Dell Technologies Inc. (DELL), a technology leader providing the essential infrastructure for organizations to build their digital future, topped analyst expectations for revenue in the first quarter of fiscal 2025. However, the company’s earnings fell short of analyst estimates and reported a double-digit year-over-year decline in operating income.
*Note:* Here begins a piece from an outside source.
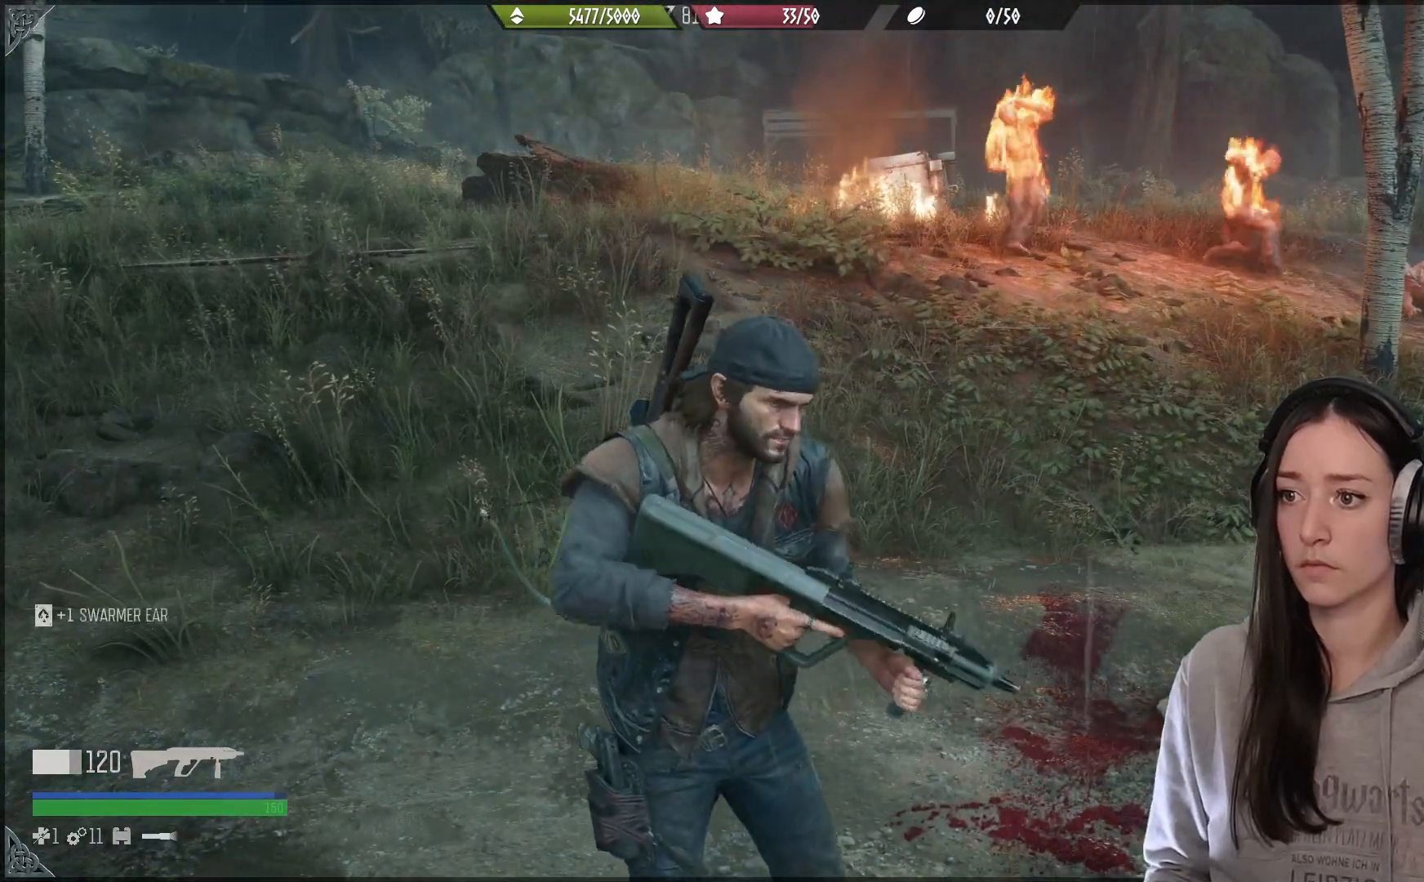
{"dt_ms": 500, "buttons": [], "left_stick": "center", "right_stick": "center", "events": []}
In the first quarter that ended May 3, 2024, DELL posted net revenue of $22.24 billion, surpassing analysts’ estimate of $21.65 billion. Its Infrastructure Solutions Group (ISG) delivered revenue of $9.2 billion, up 22% year-over-year. Servers and networking revenue grew 42% to a record of $5.5 billion, with demand strength across AI and traditional servers.
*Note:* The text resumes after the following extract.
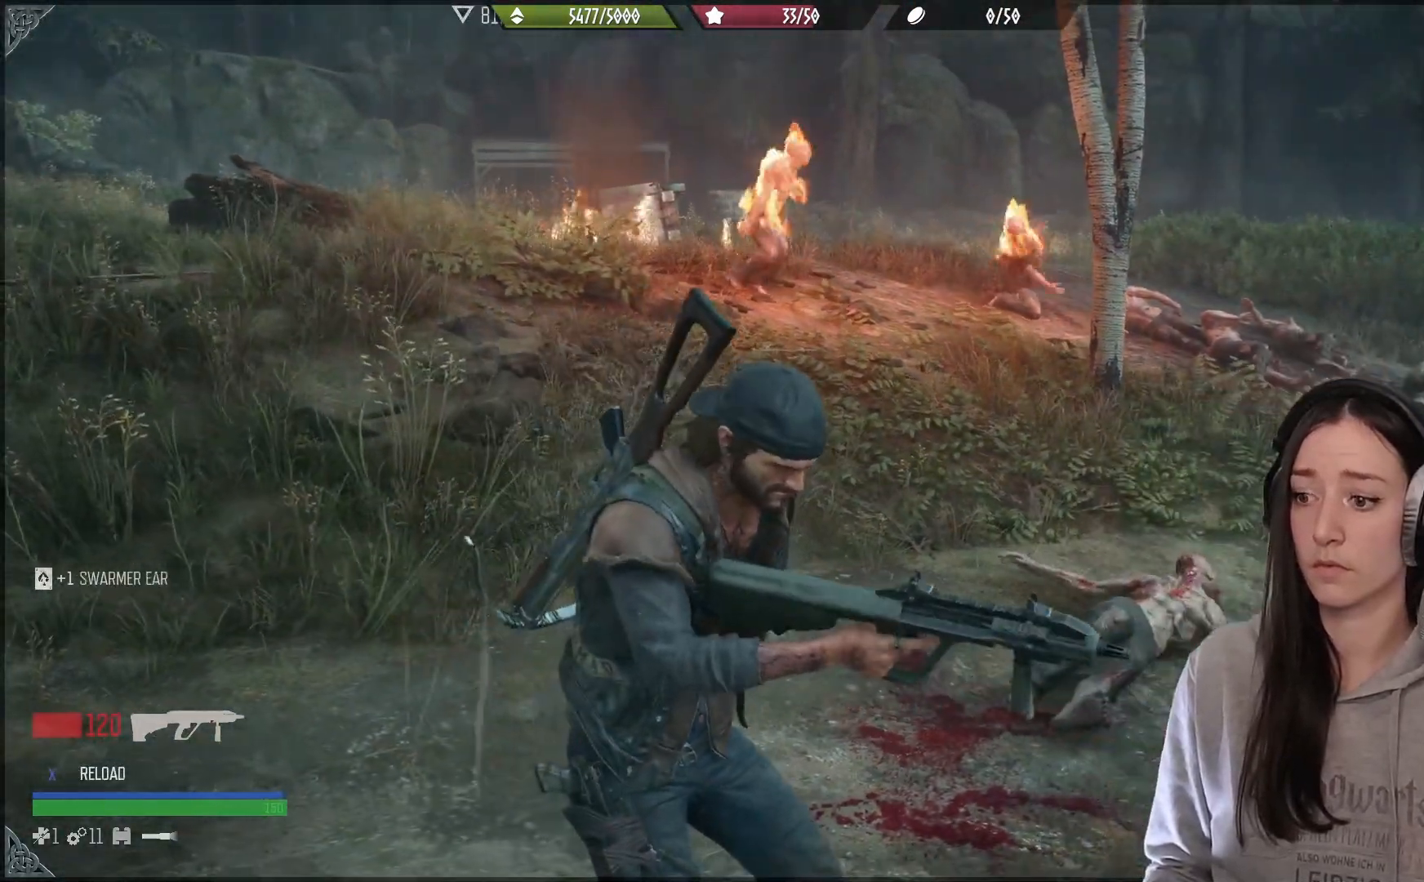
{"dt_ms": 500, "buttons": [], "left_stick": "center", "right_stick": "center", "events": []}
“No company is better positioned than Dell to bring AI to the enterprise,” said Jeff Clarke, vice chairman and chief operating officer of Dell. “Servers and networking hit record revenue in Q1, with our AI-optimized server orders increasing sequentially to $2.6 billion, shipments up more than 100% to $1.7 billion, and backlog growing more than 30% to $3.8 billion.”
Dell’s division for PCs and laptops, Client Solutions Group (CSG), reported flat year-over-year growth with revenue of $12 billion. It recently introduced a range of AI-enabled PCs powered by Qualcomm Inc (QCOM) processors. It also announced that a new server, compatible with NVIDIA Corp. (NVDA) chips, will be available in the second half of 2024.
However, the company reported non-GAAP EPS of $1.27, missing the consensus estimate of $1.29.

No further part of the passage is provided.